A tracker ID in the rendered docs became a permanent CI gate. The smaller story this release is the one that generalizes furthest. A reader of the published API reference hit a docstring that said "See spec 003 § BE-008 and ID-211" — internal backlog coordinates that mean nothing outside the repo and rot the moment the ticket closes. The reflex fix is to delete the offending line; the durable fix is to make the leak impossible to reintroduce. BK-246 did both: an audit found 178 such references across 24 files (mkdocstrings-rendered docstrings, guides, the docs site), each rewritten as behaviour-first prose, and a new check_no_tracker_refs lint gate — dual-wired into hatch run lint and the CI lint job — now fails the build on any backlog/spec/ADR/RFC coordinate that escapes into a user-facing surface. It joins the lineage of v0.23.0's CONTENT-RULES and v0.24.1's API-docs drift checks: every documentation rule this project trusts is one a machine enforces, because a rule a human has to remember is a rule that eventually slips. The same release's spec-side audit (BK-250) closed the matching gap from the other direction, turning five shipped-but-untested behaviours into conformance tests and resolving the HTTP LAZY_READ capability question toward the code — the flag was always truthful; only the spec clause and docstring had under-listed it.
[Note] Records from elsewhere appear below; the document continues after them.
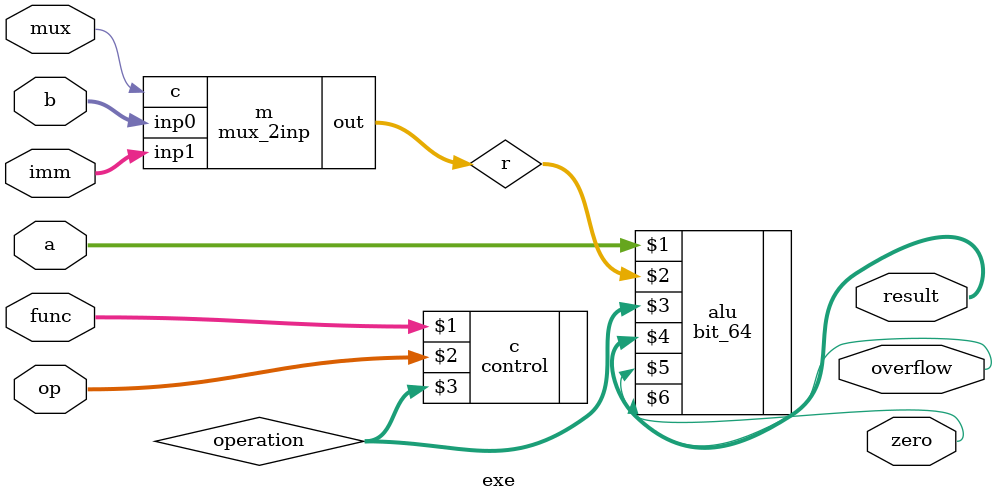
<source format=v>
/*
member 1:
            Name : Masthanaiah Chintamani
            Roll : 191CS115
member 2:
            Name : LSV Sandeep 
            Roll : 191CS226

Module Name :
            EXECUTION STAGE
            
Date of creation : 25rd March,2021
Date of submission : 29th March,2021

*/
//stage : execution stage
// mux 2:1
module mux_2inp(out,inp0,inp1,c); //mux take 2 inputs and give one output with help of one control input
output [63:0] out;
input [63:0] inp0,inp1;
input c;
assign out=(c)?inp1:inp0;
endmodule


//It has alu 64-bit,ALu control,mux(2:1)
module exe(a,b,func,op,overflow,zero,result,mux,imm); // execution block alu + mux to select the input for immediate or output register
input [63:0] a,b,imm;
output [63:0] result;
output overflow,zero;
wire [63:0] r;
input [1:0] op;
wire [3:0] operation;
input [5:0] func;
input mux;
bit_64 alu(a,r,operation,result,overflow,zero);
control c(func,op,operation);
mux_2inp m(r,b,imm,mux);
endmodule

</source>
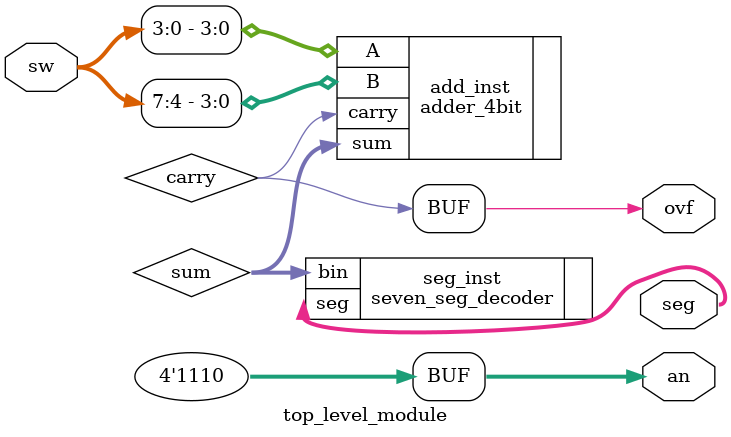
<source format=v>
`timescale 1ns / 1ps
module top_level_module(
    input [7:0] sw,        // Inputs for addition
    output [3:0] an,         // Anode control
    output [6:0] seg,         // 7-segment output
    output ovf
);
    wire [3:0] sum;
    wire carry;
    
    // Instantiate the adder
    adder_4bit add_inst(.A(sw[3:0]), .B(sw[7:4]), .sum(sum), .carry(carry));

    // Instantiate the 7-segment decoder
    seven_seg_decoder seg_inst(.bin(sum), .seg(seg));

    assign an = 4'b1110; // Enable first digit
    
    assign ovf = carry;
endmodule

</source>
The lesson: a formal invariant earns its keep not by certifying that code is correct but by refusing to hold when it is not. ID-209's Valid() was worthless while it was vacuous and invaluable the moment it became load-bearing, because that is when it began naming real bugs in real backends. And the corollary the four follow-ups taught: a cross-backend contract is portable only in intent. Each backend honours it through its own native errors, costs, and blind spots — so "extend the contract to backend X" is always a fresh investigation, never a copy of the last one.

Reproducing This Workflow

If you want to try this approach on your own project:

  1. Write specs first (see sdd/specs/ for examples of the format)
  2. Use Claude Code or a similar AI coding tool
  3. Start with plan mode: describe the task, review the plan, then approve
  4. Implement in phases: core first, then docs, then polish
  5. Run everything after each phase (lint, typecheck, tests, examples)
  6. Document decisions as ADRs when you make non-obvious choices
  7. Invest in process artifacts (CLAUDE.md, skills, research docs) — they compound across sessions
  8. Use separate sessions for authoring and reviewing — context isolation is your best free reviewer

The full commit history of this project is the best documentation of the process. Each commit message describes what changed and why.